Problem:
Would you set down the data below exactly as shown?

Working data:
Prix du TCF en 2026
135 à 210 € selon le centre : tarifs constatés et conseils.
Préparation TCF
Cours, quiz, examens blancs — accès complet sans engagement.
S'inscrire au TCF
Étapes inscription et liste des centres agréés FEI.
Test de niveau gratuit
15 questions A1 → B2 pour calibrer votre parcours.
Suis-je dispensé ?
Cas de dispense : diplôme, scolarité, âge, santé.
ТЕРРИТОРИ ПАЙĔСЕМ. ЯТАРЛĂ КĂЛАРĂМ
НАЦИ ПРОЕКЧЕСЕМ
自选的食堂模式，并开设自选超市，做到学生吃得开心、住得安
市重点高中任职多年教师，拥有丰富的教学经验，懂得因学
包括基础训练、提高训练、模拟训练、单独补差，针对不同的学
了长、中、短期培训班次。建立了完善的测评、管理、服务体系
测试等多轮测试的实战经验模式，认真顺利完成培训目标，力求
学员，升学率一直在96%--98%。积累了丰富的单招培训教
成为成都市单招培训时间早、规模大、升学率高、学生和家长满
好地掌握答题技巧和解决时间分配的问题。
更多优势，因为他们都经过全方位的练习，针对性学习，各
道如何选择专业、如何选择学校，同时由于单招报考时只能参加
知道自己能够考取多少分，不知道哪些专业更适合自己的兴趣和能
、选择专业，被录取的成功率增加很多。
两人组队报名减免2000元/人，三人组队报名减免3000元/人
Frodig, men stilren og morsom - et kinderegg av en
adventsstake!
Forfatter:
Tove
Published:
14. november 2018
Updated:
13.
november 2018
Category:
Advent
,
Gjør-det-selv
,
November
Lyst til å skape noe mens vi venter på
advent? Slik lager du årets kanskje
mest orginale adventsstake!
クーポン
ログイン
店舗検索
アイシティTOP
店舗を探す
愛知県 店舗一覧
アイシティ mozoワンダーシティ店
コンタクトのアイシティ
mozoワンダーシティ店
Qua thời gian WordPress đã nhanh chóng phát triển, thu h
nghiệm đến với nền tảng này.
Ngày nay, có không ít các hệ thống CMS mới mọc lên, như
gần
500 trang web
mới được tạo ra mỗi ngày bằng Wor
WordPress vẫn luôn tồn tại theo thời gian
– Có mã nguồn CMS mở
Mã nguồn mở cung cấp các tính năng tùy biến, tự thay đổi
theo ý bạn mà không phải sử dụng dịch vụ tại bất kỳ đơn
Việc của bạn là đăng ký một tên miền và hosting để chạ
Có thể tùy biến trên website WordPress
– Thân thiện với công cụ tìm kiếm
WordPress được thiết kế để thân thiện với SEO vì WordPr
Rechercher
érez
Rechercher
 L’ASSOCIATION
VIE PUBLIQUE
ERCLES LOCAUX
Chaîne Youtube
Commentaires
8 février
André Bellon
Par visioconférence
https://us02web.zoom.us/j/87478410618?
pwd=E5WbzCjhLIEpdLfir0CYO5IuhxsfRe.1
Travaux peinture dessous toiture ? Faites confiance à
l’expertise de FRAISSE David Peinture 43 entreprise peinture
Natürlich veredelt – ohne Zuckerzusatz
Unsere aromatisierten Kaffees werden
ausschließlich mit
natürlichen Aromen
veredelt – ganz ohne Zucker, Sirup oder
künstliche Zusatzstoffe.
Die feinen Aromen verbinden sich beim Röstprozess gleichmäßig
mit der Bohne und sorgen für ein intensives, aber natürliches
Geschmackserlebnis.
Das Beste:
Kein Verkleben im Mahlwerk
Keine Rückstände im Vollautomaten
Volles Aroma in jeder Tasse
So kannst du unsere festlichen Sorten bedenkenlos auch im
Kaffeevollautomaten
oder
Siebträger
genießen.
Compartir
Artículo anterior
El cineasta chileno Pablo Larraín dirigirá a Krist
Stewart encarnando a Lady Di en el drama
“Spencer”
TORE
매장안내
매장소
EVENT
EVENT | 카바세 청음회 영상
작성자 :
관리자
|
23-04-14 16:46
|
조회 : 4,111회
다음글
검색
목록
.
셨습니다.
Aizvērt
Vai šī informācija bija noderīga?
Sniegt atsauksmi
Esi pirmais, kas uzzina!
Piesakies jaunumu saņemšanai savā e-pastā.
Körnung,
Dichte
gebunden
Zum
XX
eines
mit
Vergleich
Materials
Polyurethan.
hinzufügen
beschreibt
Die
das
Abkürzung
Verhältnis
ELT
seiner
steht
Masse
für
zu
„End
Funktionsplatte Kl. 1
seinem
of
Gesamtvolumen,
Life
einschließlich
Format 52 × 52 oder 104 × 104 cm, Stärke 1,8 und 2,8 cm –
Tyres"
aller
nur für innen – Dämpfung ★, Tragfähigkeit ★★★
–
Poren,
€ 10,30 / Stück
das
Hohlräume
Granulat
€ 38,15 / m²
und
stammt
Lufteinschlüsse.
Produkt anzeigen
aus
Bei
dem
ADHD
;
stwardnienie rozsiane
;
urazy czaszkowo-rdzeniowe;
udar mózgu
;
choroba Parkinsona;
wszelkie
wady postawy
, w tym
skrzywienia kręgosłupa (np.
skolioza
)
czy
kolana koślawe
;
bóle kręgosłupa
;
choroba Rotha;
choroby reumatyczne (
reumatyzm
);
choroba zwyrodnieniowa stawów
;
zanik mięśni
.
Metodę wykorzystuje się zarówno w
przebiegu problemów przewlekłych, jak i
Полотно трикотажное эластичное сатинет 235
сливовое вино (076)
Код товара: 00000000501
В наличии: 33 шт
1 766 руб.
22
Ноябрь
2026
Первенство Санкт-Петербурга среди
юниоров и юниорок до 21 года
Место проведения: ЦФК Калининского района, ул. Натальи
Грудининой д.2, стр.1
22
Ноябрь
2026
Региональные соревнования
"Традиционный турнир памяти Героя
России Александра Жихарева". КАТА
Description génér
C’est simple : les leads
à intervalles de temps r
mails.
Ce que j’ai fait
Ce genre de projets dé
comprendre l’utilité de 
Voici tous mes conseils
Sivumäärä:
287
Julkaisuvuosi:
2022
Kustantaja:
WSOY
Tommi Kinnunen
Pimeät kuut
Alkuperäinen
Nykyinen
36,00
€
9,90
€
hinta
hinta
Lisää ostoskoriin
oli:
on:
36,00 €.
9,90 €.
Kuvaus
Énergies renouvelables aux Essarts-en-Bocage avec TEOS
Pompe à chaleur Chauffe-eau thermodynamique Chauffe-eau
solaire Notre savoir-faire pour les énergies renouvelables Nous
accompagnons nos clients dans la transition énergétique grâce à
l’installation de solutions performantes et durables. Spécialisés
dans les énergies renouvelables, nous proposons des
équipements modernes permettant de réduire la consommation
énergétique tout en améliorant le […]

Answer area:
Prix du TCF en 2026
135 à 210 € selon le centre : tarifs constatés et conseils.
Préparation TCF
Cours, quiz, examens blancs — accès complet sans engagement.
S'inscrire au TCF
Étapes inscription et liste des centres agréés FEI.
Test de niveau gratuit
15 questions A1 → B2 pour calibrer votre parcours.
Suis-je dispensé ?
Cas de dispense : diplôme, scolarité, âge, santé.
ТЕРРИТОРИ ПАЙĔСЕМ. ЯТАРЛĂ КĂЛАРĂМ
НАЦИ ПРОЕКЧЕСЕМ
自选的食堂模式，并开设自选超市，做到学生吃得开心、住得安
市重点高中任职多年教师，拥有丰富的教学经验，懂得因学
包括基础训练、提高训练、模拟训练、单独补差，针对不同的学
了长、中、短期培训班次。建立了完善的测评、管理、服务体系
测试等多轮测试的实战经验模式，认真顺利完成培训目标，力求
学员，升学率一直在96%--98%。积累了丰富的单招培训教
成为成都市单招培训时间早、规模大、升学率高、学生和家长满
好地掌握答题技巧和解决时间分配的问题。
更多优势，因为他们都经过全方位的练习，针对性学习，各
道如何选择专业、如何选择学校，同时由于单招报考时只能参加
知道自己能够考取多少分，不知道哪些专业更适合自己的兴趣和能
、选择专业，被录取的成功率增加很多。
两人组队报名减免2000元/人，三人组队报名减免3000元/人
Frodig, men stilren og morsom - et kinderegg av en
adventsstake!
Forfatter:
Tove
Published:
14. november 2018
Updated:
13.
november 2018
Category:
Advent
,
Gjør-det-selv
,
November
Lyst til å skape noe mens vi venter på
advent? Slik lager du årets kanskje
mest orginale adventsstake!
クーポン
ログイン
店舗検索
アイシティTOP
店舗を探す
愛知県 店舗一覧
アイシティ mozoワンダーシティ店
コンタクトのアイシティ
mozoワンダーシティ店
Qua thời gian WordPress đã nhanh chóng phát triển, thu h
nghiệm đến với nền tảng này.
Ngày nay, có không ít các hệ thống CMS mới mọc lên, như
gần
500 trang web
mới được tạo ra mỗi ngày bằng Wor
WordPress vẫn luôn tồn tại theo thời gian
– Có mã nguồn CMS mở
Mã nguồn mở cung cấp các tính năng tùy biến, tự thay đổi
theo ý bạn mà không phải sử dụng dịch vụ tại bất kỳ đơn
Việc của bạn là đăng ký một tên miền và hosting để chạ
Có thể tùy biến trên website WordPress
– Thân thiện với công cụ tìm kiếm
WordPress được thiết kế để thân thiện với SEO vì WordPr
Rechercher
érez
Rechercher
 L’ASSOCIATION
VIE PUBLIQUE
ERCLES LOCAUX
Chaîne Youtube
Commentaires
8 février
André Bellon
Par visioconférence
https://us02web.zoom.us/j/87478410618?
pwd=E5WbzCjhLIEpdLfir0CYO5IuhxsfRe.1
Travaux peinture dessous toiture ? Faites confiance à
l’expertise de FRAISSE David Peinture 43 entreprise peinture
Natürlich veredelt – ohne Zuckerzusatz
Unsere aromatisierten Kaffees werden
ausschließlich mit
natürlichen Aromen
veredelt – ganz ohne Zucker, Sirup oder
künstliche Zusatzstoffe.
Die feinen Aromen verbinden sich beim Röstprozess gleichmäßig
mit der Bohne und sorgen für ein intensives, aber natürliches
Geschmackserlebnis.
Das Beste:
Kein Verkleben im Mahlwerk
Keine Rückstände im Vollautomaten
Volles Aroma in jeder Tasse
So kannst du unsere festlichen Sorten bedenkenlos auch im
Kaffeevollautomaten
oder
Siebträger
genießen.
Compartir
Artículo anterior
El cineasta chileno Pablo Larraín dirigirá a Krist
Stewart encarnando a Lady Di en el drama
“Spencer”
TORE
매장안내
매장소
EVENT
EVENT | 카바세 청음회 영상
작성자 :
관리자
|
23-04-14 16:46
|
조회 : 4,111회
다음글
검색
목록
.
셨습니다.
Aizvērt
Vai šī informācija bija noderīga?
Sniegt atsauksmi
Esi pirmais, kas uzzina!
Piesakies jaunumu saņemšanai savā e-pastā.
Körnung,
Dichte
gebunden
Zum
XX
eines
mit
Vergleich
Materials
Polyurethan.
hinzufügen
beschreibt
Die
das
Abkürzung
Verhältnis
ELT
seiner
steht
Masse
für
zu
„End
Funktionsplatte Kl. 1
seinem
of
Gesamtvolumen,
Life
einschließlich
Format 52 × 52 oder 104 × 104 cm, Stärke 1,8 und 2,8 cm –
Tyres"
aller
nur für innen – Dämpfung ★, Tragfähigkeit ★★★
–
Poren,
€ 10,30 / Stück
das
Hohlräume
Granulat
€ 38,15 / m²
und
stammt
Lufteinschlüsse.
Produkt anzeigen
aus
Bei
dem
ADHD
;
stwardnienie rozsiane
;
urazy czaszkowo-rdzeniowe;
udar mózgu
;
choroba Parkinsona;
wszelkie
wady postawy
, w tym
skrzywienia kręgosłupa (np.
skolioza
)
czy
kolana koślawe
;
bóle kręgosłupa
;
choroba Rotha;
choroby reumatyczne (
reumatyzm
);
choroba zwyrodnieniowa stawów
;
zanik mięśni
.
Metodę wykorzystuje się zarówno w
przebiegu problemów przewlekłych, jak i
Полотно трикотажное эластичное сатинет 235
сливовое вино (076)
Код товара: 00000000501
В наличии: 33 шт
1 766 руб.
22
Ноябрь
2026
Первенство Санкт-Петербурга среди
юниоров и юниорок до 21 года
Место проведения: ЦФК Калининского района, ул. Натальи
Грудининой д.2, стр.1
22
Ноябрь
2026
Региональные соревнования
"Традиционный турнир памяти Героя
России Александра Жихарева". КАТА
Description génér
C’est simple : les leads
à intervalles de temps r
mails.
Ce que j’ai fait
Ce genre de projets dé
comprendre l’utilité de 
Voici tous mes conseils
Sivumäärä:
287
Julkaisuvuosi:
2022
Kustantaja:
WSOY
Tommi Kinnunen
Pimeät kuut
Alkuperäinen
Nykyinen
36,00
€
9,90
€
hinta
hinta
Lisää ostoskoriin
oli:
on:
36,00 €.
9,90 €.
Kuvaus
Énergies renouvelables aux Essarts-en-Bocage avec TEOS
Pompe à chaleur Chauffe-eau thermodynamique Chauffe-eau
solaire Notre savoir-faire pour les énergies renouvelables Nous
accompagnons nos clients dans la transition énergétique grâce à
l’installation de solutions performantes et durables. Spécialisés
dans les énergies renouvelables, nous proposons des
équipements modernes permettant de réduire la consommation
énergétique tout en améliorant le […]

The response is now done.